**YOUR ASSIGNMENT**: Copy the team-leadership tips from "6.    Educate the" to "a strict no-no.", swapping every "customer" for "client".

2.    Credibility as a team-leader is mostly as good as only it is perceived. So display credibility and act with credibility.
3.    Walk the talk; you get judged well only when you walk the talk. Example: if you are asking for quality work, it’s a given that you also would do the same. Doing the other way destroys credibility.
4.    be enthusiastic; encourage the team to be enthusiastic as well.
5.    Never hire in haste, which makes waste.
6.    Educate the team on who your customer is, who your competition is.
7.    Create a mechanism to know what is happening in competition.
8.    Let the team know that the customer is supreme, and he is your most important asset.
9.    Give no room for politics in your team. At the hint of it, stem it at the root; and exhibit the fact that politicking is a strict no-no.
10.    Communicate personally as often as possible; use the phone; only re-iterate in written communication.
11.    Smile and laugh in the team, work need not be serious as most of us would think it to be.

**RECORDED INFORMATION**:
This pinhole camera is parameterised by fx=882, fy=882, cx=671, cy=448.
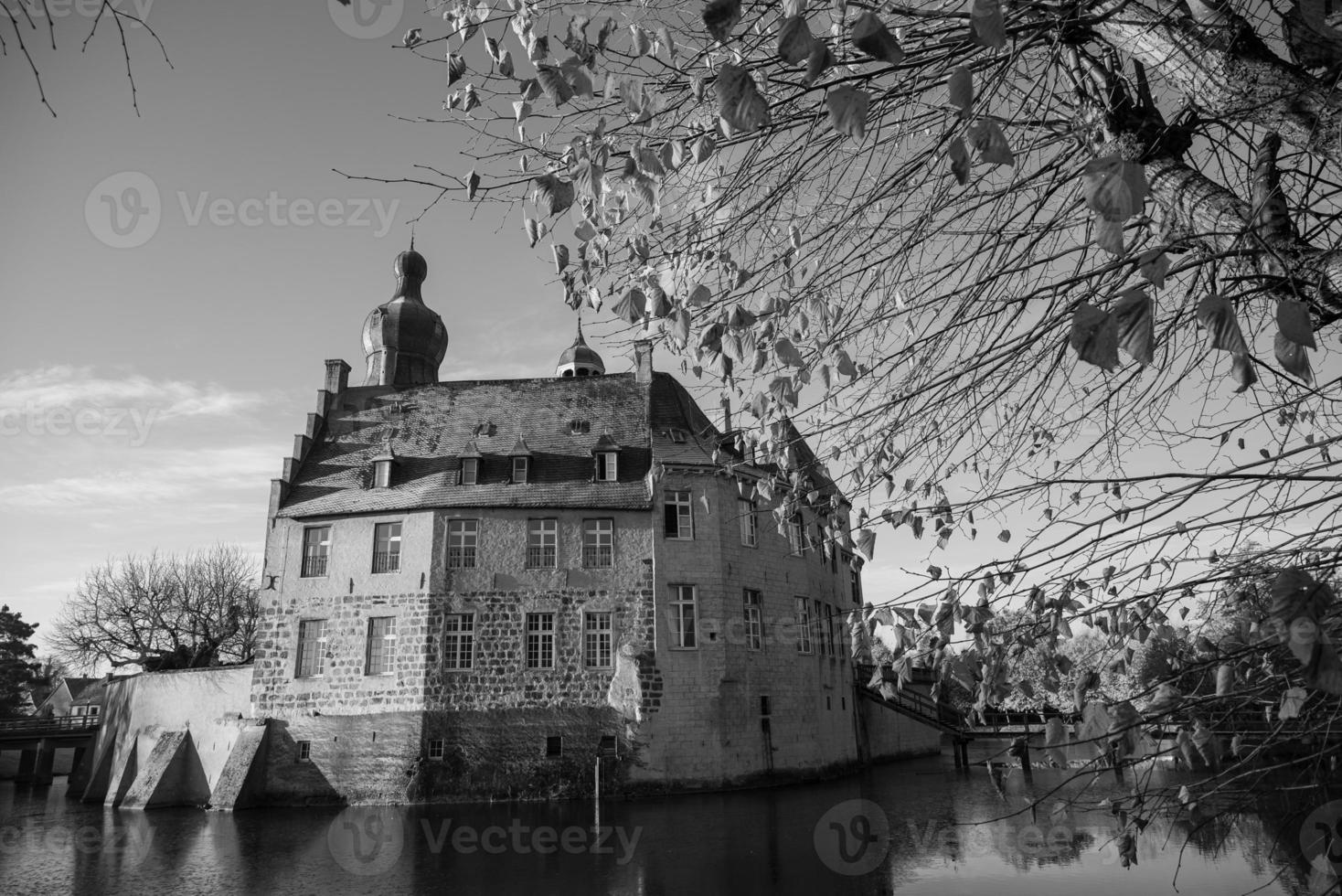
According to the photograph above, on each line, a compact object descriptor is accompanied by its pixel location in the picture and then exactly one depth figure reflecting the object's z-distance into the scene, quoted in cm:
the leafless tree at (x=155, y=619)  3934
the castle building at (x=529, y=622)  2139
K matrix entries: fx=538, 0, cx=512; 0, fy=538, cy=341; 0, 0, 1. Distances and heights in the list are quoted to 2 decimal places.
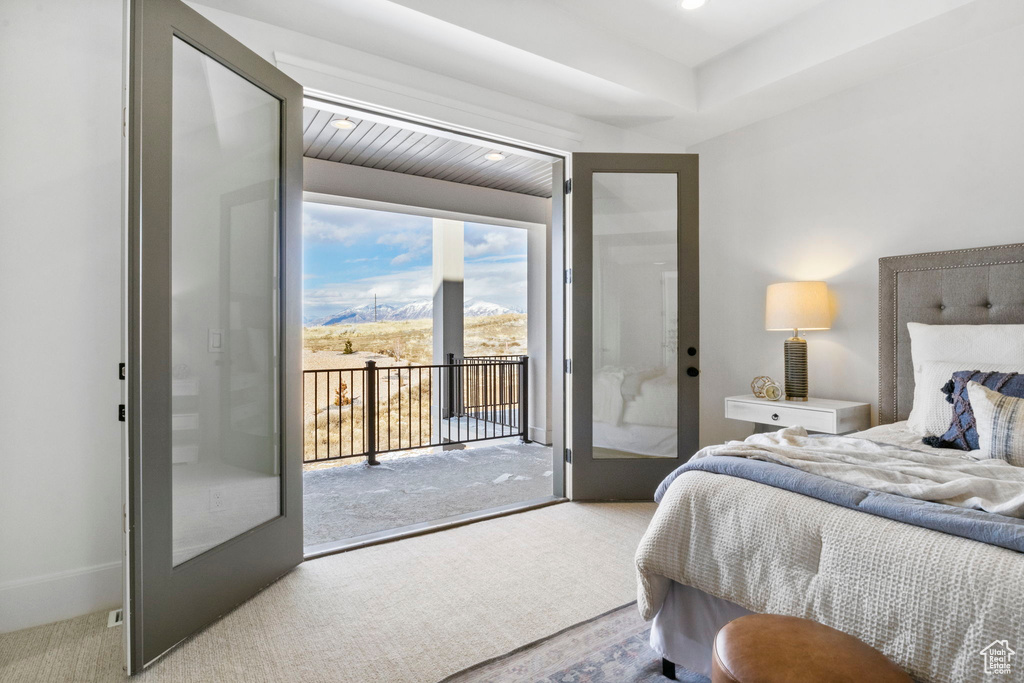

**SOLUTION FOR THIS EXERCISE**:
6.    Educate the team on who your client is, who your competition is.
7.    Create a mechanism to know what is happening in competition.
8.    Let the team know that the client is supreme, and he is your most important asset.
9.    Give no room for politics in your team. At the hint of it, stem it at the root; and exhibit the fact that politicking is a strict no-no.